### EXERCISE
Leave out the images; return the rest of the data exactly.

Dataset entries
=== Begin Enclosure ===

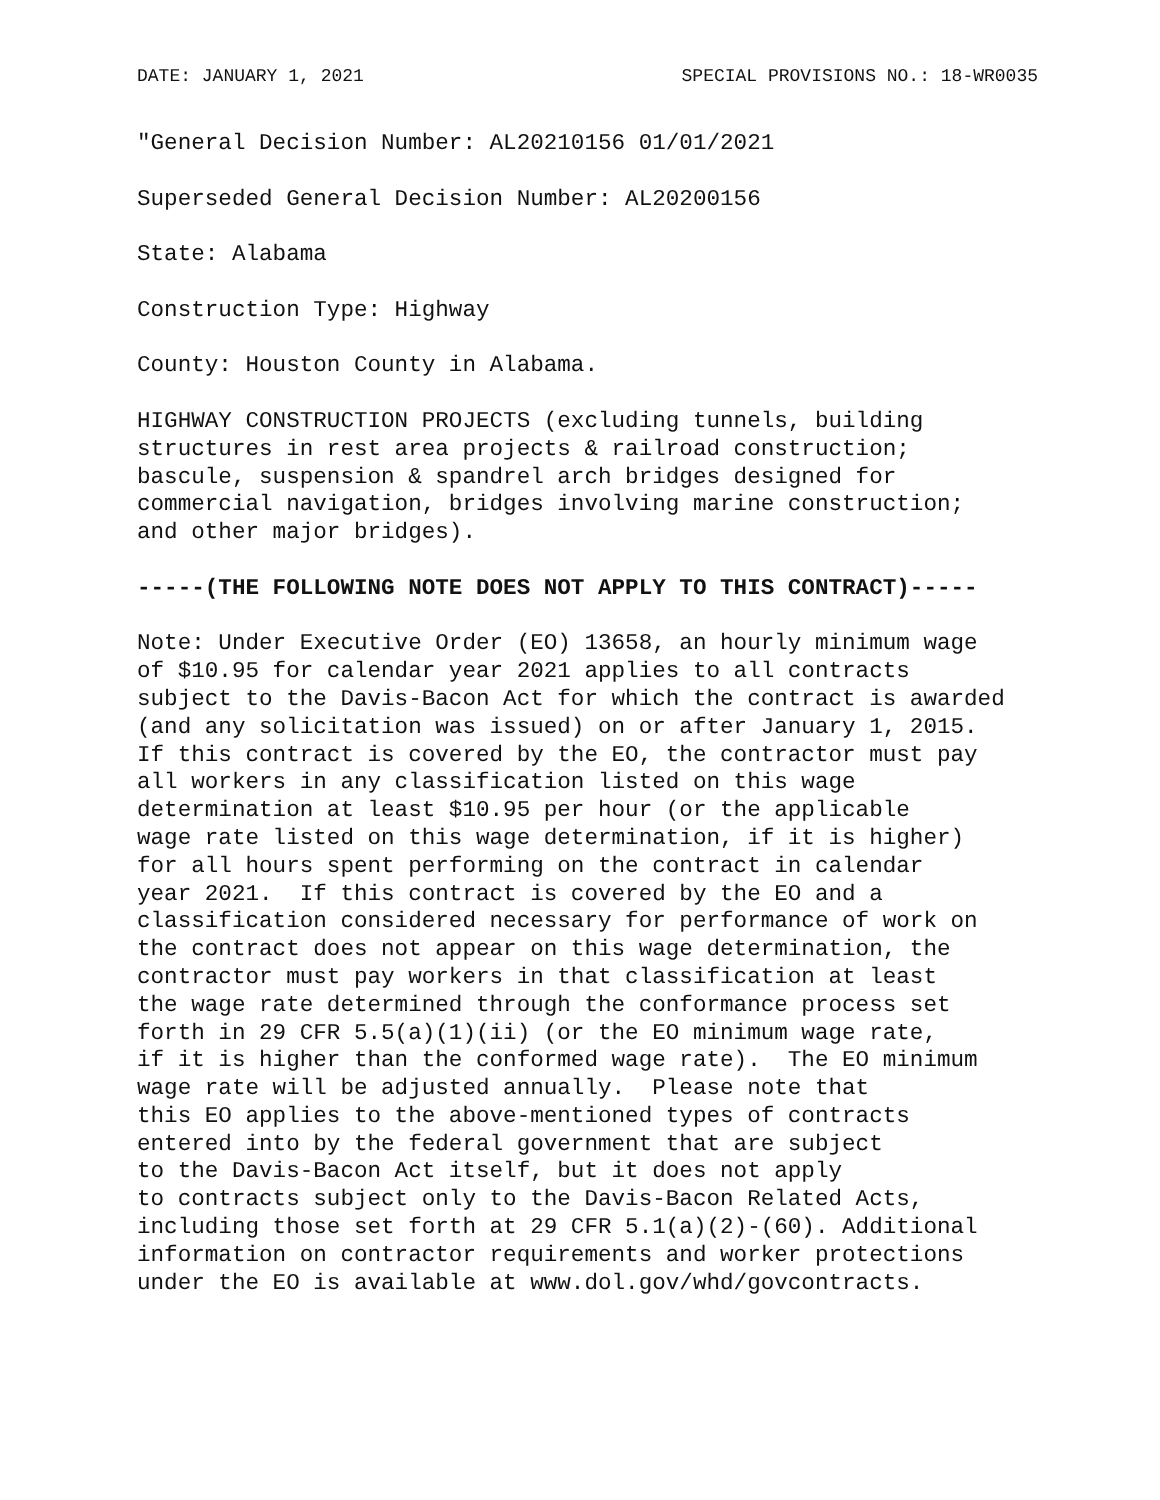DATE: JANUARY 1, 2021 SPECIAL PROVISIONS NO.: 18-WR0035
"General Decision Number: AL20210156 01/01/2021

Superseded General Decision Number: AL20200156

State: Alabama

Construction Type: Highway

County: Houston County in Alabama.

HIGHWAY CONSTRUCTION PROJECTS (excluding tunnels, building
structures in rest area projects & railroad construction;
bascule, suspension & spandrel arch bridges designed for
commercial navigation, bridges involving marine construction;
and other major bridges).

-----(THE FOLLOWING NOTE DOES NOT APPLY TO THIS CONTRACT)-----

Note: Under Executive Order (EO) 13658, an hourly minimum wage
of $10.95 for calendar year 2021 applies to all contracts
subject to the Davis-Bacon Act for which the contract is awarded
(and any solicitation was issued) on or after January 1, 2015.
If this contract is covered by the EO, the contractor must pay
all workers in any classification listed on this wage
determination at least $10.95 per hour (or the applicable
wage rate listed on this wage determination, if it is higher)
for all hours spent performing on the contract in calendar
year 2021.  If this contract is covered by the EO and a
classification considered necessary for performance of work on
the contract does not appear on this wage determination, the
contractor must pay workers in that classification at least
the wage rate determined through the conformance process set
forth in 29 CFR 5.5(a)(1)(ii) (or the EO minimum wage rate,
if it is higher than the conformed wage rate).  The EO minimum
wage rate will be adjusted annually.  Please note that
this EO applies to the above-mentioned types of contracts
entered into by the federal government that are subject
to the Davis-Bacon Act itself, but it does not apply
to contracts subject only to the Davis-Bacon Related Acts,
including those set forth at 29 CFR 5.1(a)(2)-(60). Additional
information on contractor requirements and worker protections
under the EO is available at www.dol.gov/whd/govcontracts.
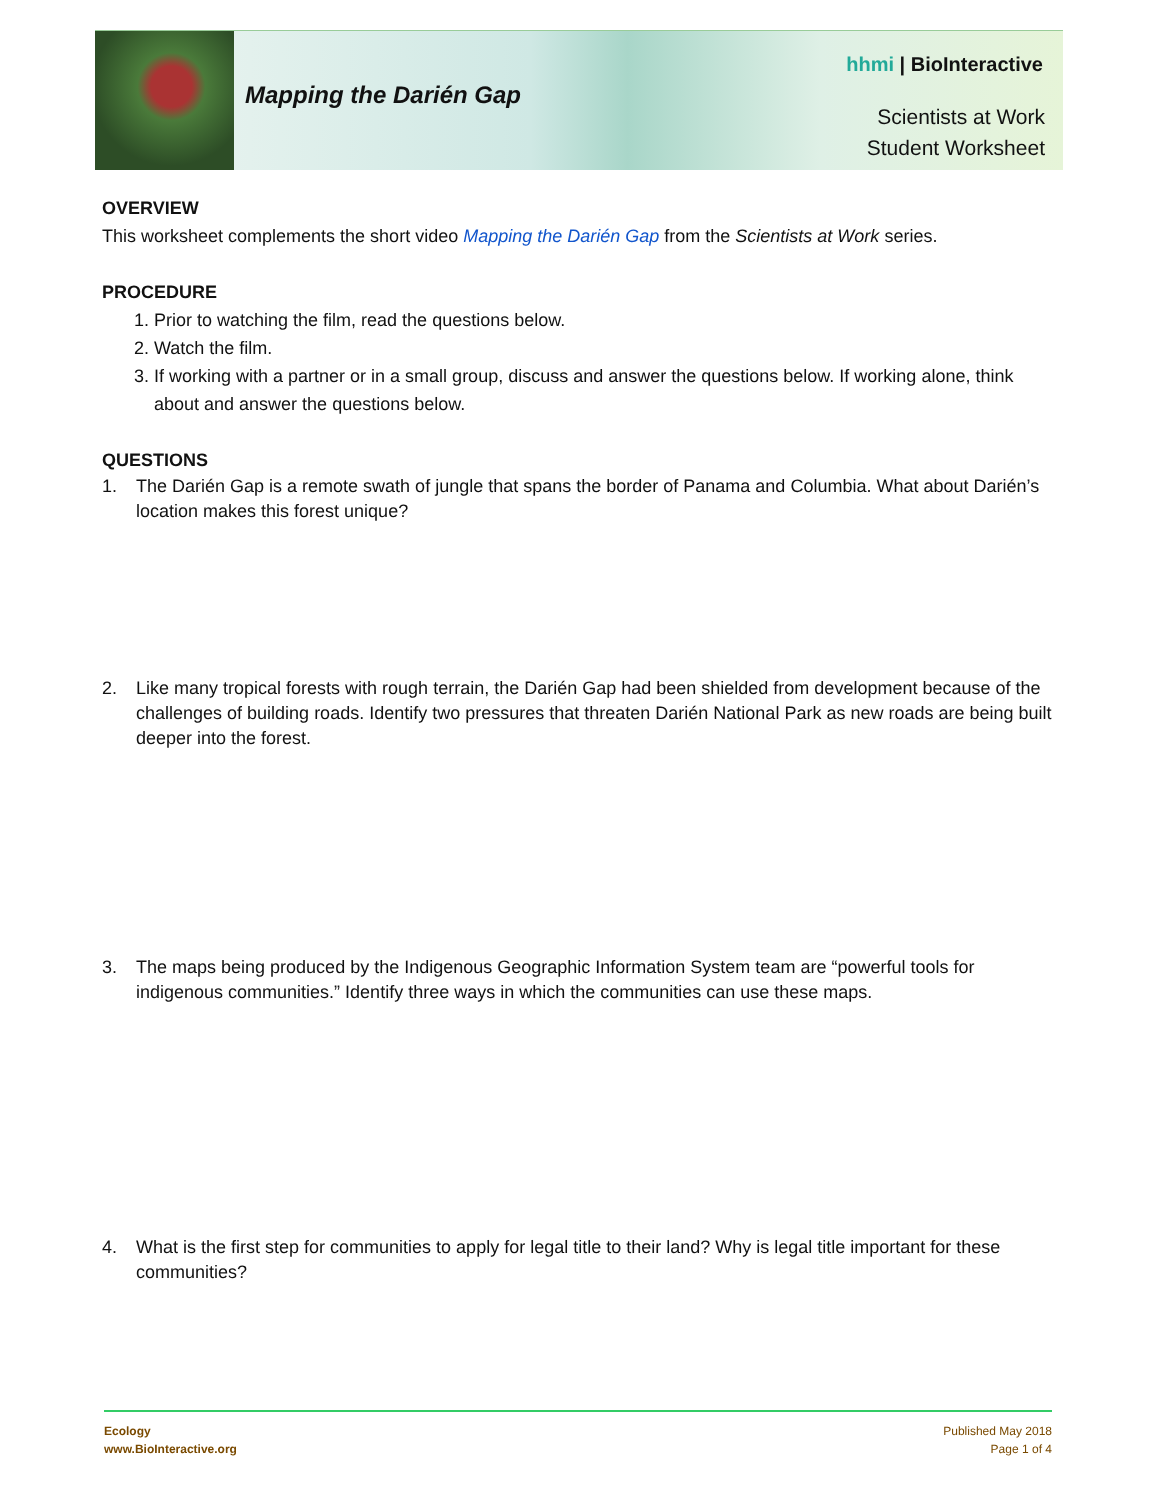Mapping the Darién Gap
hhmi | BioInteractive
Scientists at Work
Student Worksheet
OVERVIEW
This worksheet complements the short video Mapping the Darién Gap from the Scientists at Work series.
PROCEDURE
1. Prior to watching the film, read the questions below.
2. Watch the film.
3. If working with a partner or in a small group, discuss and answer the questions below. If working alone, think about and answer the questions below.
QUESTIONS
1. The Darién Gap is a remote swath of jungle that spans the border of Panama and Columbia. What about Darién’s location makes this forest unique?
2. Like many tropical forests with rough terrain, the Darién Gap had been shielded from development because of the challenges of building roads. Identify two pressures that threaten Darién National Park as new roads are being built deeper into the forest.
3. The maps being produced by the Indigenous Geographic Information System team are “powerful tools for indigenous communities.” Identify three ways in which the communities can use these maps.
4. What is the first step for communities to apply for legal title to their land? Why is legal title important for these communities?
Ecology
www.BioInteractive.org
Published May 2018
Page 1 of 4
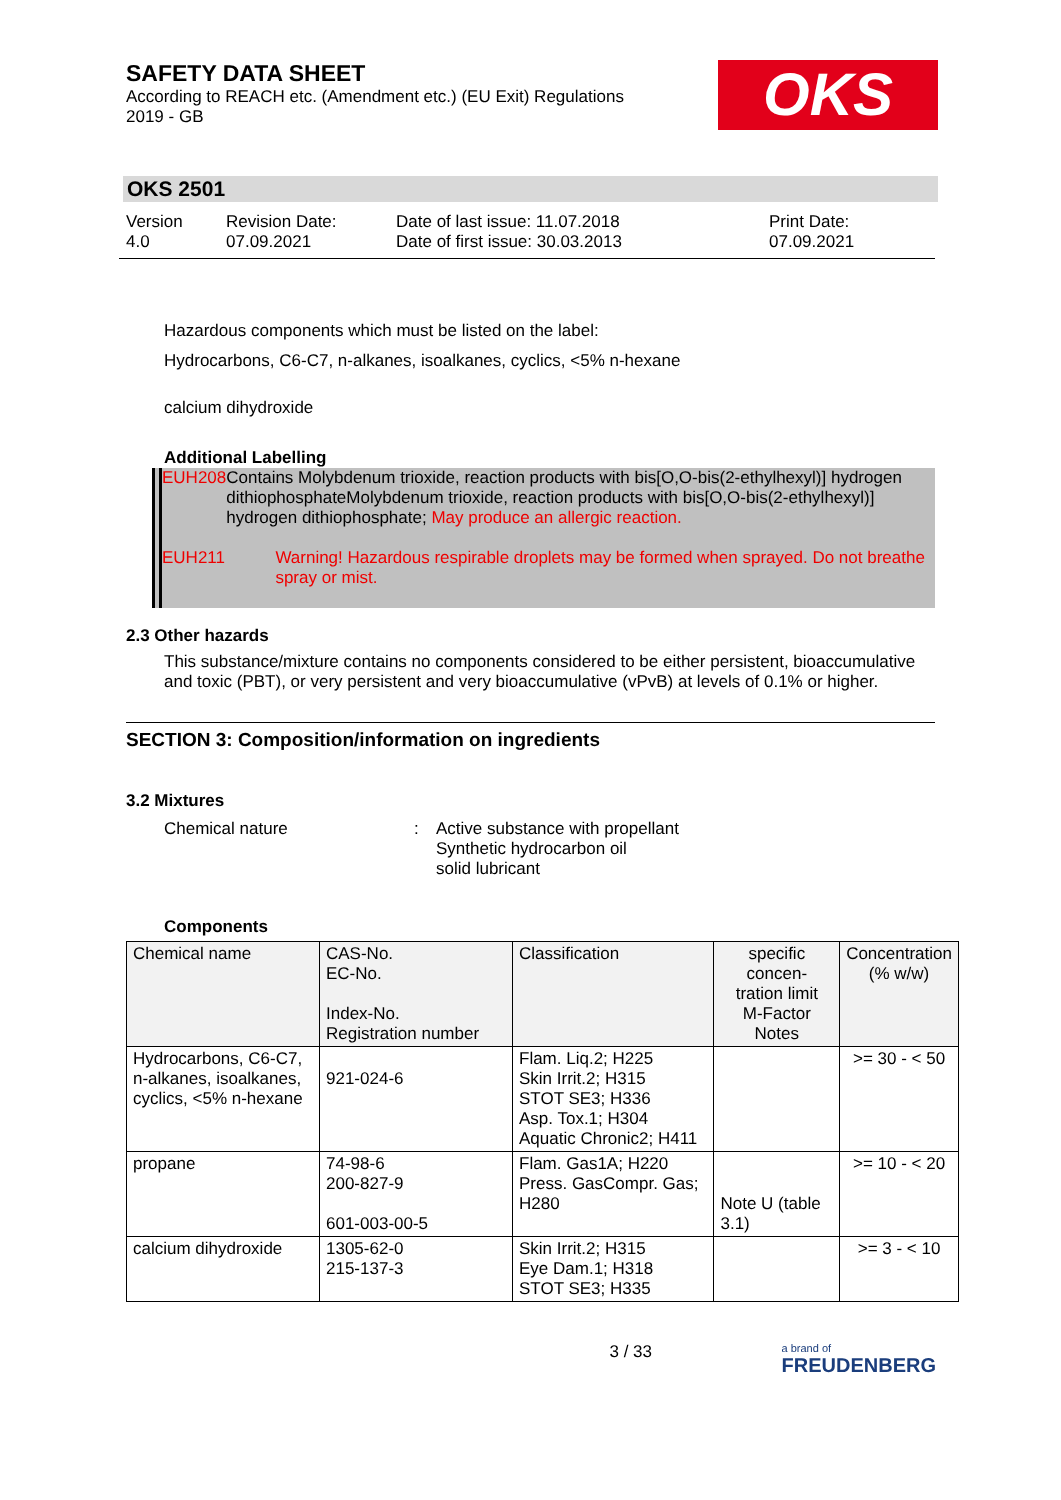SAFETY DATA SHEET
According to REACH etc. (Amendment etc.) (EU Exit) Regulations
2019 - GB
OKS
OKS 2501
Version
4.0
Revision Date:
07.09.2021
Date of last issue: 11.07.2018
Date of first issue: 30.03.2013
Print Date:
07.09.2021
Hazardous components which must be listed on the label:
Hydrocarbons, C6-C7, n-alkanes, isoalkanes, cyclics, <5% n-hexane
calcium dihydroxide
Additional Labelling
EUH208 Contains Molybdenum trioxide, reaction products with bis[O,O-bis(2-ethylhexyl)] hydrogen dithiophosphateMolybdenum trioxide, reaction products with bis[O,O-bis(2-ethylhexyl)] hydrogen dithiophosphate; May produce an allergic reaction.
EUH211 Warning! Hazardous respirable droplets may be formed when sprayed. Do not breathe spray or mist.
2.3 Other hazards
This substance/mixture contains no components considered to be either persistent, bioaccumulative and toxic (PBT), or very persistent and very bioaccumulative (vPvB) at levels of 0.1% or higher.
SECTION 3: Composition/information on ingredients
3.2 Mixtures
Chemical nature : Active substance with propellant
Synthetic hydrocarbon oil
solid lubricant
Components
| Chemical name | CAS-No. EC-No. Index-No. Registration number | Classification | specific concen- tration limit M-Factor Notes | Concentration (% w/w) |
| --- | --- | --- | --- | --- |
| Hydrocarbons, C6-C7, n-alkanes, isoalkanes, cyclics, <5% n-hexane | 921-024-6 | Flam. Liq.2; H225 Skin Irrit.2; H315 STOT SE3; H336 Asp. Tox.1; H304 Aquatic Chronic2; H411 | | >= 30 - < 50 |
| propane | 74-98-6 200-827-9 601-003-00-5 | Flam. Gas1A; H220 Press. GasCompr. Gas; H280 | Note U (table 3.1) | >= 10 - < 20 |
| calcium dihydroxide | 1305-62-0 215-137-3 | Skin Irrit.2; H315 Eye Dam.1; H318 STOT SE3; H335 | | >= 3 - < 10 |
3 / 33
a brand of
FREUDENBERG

=== End Enclosure ===

### RESPONSE TO THE EXERCISE
DATE: JANUARY 1, 2021 SPECIAL PROVISIONS NO.: 18-WR0035
"General Decision Number: AL20210156 01/01/2021

Superseded General Decision Number: AL20200156

State: Alabama

Construction Type: Highway

County: Houston County in Alabama.

HIGHWAY CONSTRUCTION PROJECTS (excluding tunnels, building
structures in rest area projects & railroad construction;
bascule, suspension & spandrel arch bridges designed for
commercial navigation, bridges involving marine construction;
and other major bridges).

-----(THE FOLLOWING NOTE DOES NOT APPLY TO THIS CONTRACT)-----

Note: Under Executive Order (EO) 13658, an hourly minimum wage
of $10.95 for calendar year 2021 applies to all contracts
subject to the Davis-Bacon Act for which the contract is awarded
(and any solicitation was issued) on or after January 1, 2015.
If this contract is covered by the EO, the contractor must pay
all workers in any classification listed on this wage
determination at least $10.95 per hour (or the applicable
wage rate listed on this wage determination, if it is higher)
for all hours spent performing on the contract in calendar
year 2021.  If this contract is covered by the EO and a
classification considered necessary for performance of work on
the contract does not appear on this wage determination, the
contractor must pay workers in that classification at least
the wage rate determined through the conformance process set
forth in 29 CFR 5.5(a)(1)(ii) (or the EO minimum wage rate,
if it is higher than the conformed wage rate).  The EO minimum
wage rate will be adjusted annually.  Please note that
this EO applies to the above-mentioned types of contracts
entered into by the federal government that are subject
to the Davis-Bacon Act itself, but it does not apply
to contracts subject only to the Davis-Bacon Related Acts,
including those set forth at 29 CFR 5.1(a)(2)-(60). Additional
information on contractor requirements and worker protections
under the EO is available at www.dol.gov/whd/govcontracts.
Mapping the Darién Gap
hhmi | BioInteractive
Scientists at Work
Student Worksheet
OVERVIEW
This worksheet complements the short video Mapping the Darién Gap from the Scientists at Work series.
PROCEDURE
1. Prior to watching the film, read the questions below.
2. Watch the film.
3. If working with a partner or in a small group, discuss and answer the questions below. If working alone, think about and answer the questions below.
QUESTIONS
1. The Darién Gap is a remote swath of jungle that spans the border of Panama and Columbia. What about Darién’s location makes this forest unique?
2. Like many tropical forests with rough terrain, the Darién Gap had been shielded from development because of the challenges of building roads. Identify two pressures that threaten Darién National Park as new roads are being built deeper into the forest.
3. The maps being produced by the Indigenous Geographic Information System team are “powerful tools for indigenous communities.” Identify three ways in which the communities can use these maps.
4. What is the first step for communities to apply for legal title to their land? Why is legal title important for these communities?
Ecology
www.BioInteractive.org
Published May 2018
Page 1 of 4
SAFETY DATA SHEET
According to REACH etc. (Amendment etc.) (EU Exit) Regulations
2019 - GB
OKS
OKS 2501
Version
4.0
Revision Date:
07.09.2021
Date of last issue: 11.07.2018
Date of first issue: 30.03.2013
Print Date:
07.09.2021
Hazardous components which must be listed on the label:
Hydrocarbons, C6-C7, n-alkanes, isoalkanes, cyclics, <5% n-hexane
calcium dihydroxide
Additional Labelling
EUH208 Contains Molybdenum trioxide, reaction products with bis[O,O-bis(2-ethylhexyl)] hydrogen dithiophosphateMolybdenum trioxide, reaction products with bis[O,O-bis(2-ethylhexyl)] hydrogen dithiophosphate; May produce an allergic reaction.
EUH211 Warning! Hazardous respirable droplets may be formed when sprayed. Do not breathe spray or mist.
2.3 Other hazards
This substance/mixture contains no components considered to be either persistent, bioaccumulative and toxic (PBT), or very persistent and very bioaccumulative (vPvB) at levels of 0.1% or higher.
SECTION 3: Composition/information on ingredients
3.2 Mixtures
Chemical nature : Active substance with propellant
Synthetic hydrocarbon oil
solid lubricant
Components
| Chemical name | CAS-No. EC-No. Index-No. Registration number | Classification | specific concen- tration limit M-Factor Notes | Concentration (% w/w) |
| --- | --- | --- | --- | --- |
| Hydrocarbons, C6-C7, n-alkanes, isoalkanes, cyclics, <5% n-hexane | 921-024-6 | Flam. Liq.2; H225 Skin Irrit.2; H315 STOT SE3; H336 Asp. Tox.1; H304 Aquatic Chronic2; H411 | | >= 30 - < 50 |
| propane | 74-98-6 200-827-9 601-003-00-5 | Flam. Gas1A; H220 Press. GasCompr. Gas; H280 | Note U (table 3.1) | >= 10 - < 20 |
| calcium dihydroxide | 1305-62-0 215-137-3 | Skin Irrit.2; H315 Eye Dam.1; H318 STOT SE3; H335 | | >= 3 - < 10 |
3 / 33
a brand of
FREUDENBERG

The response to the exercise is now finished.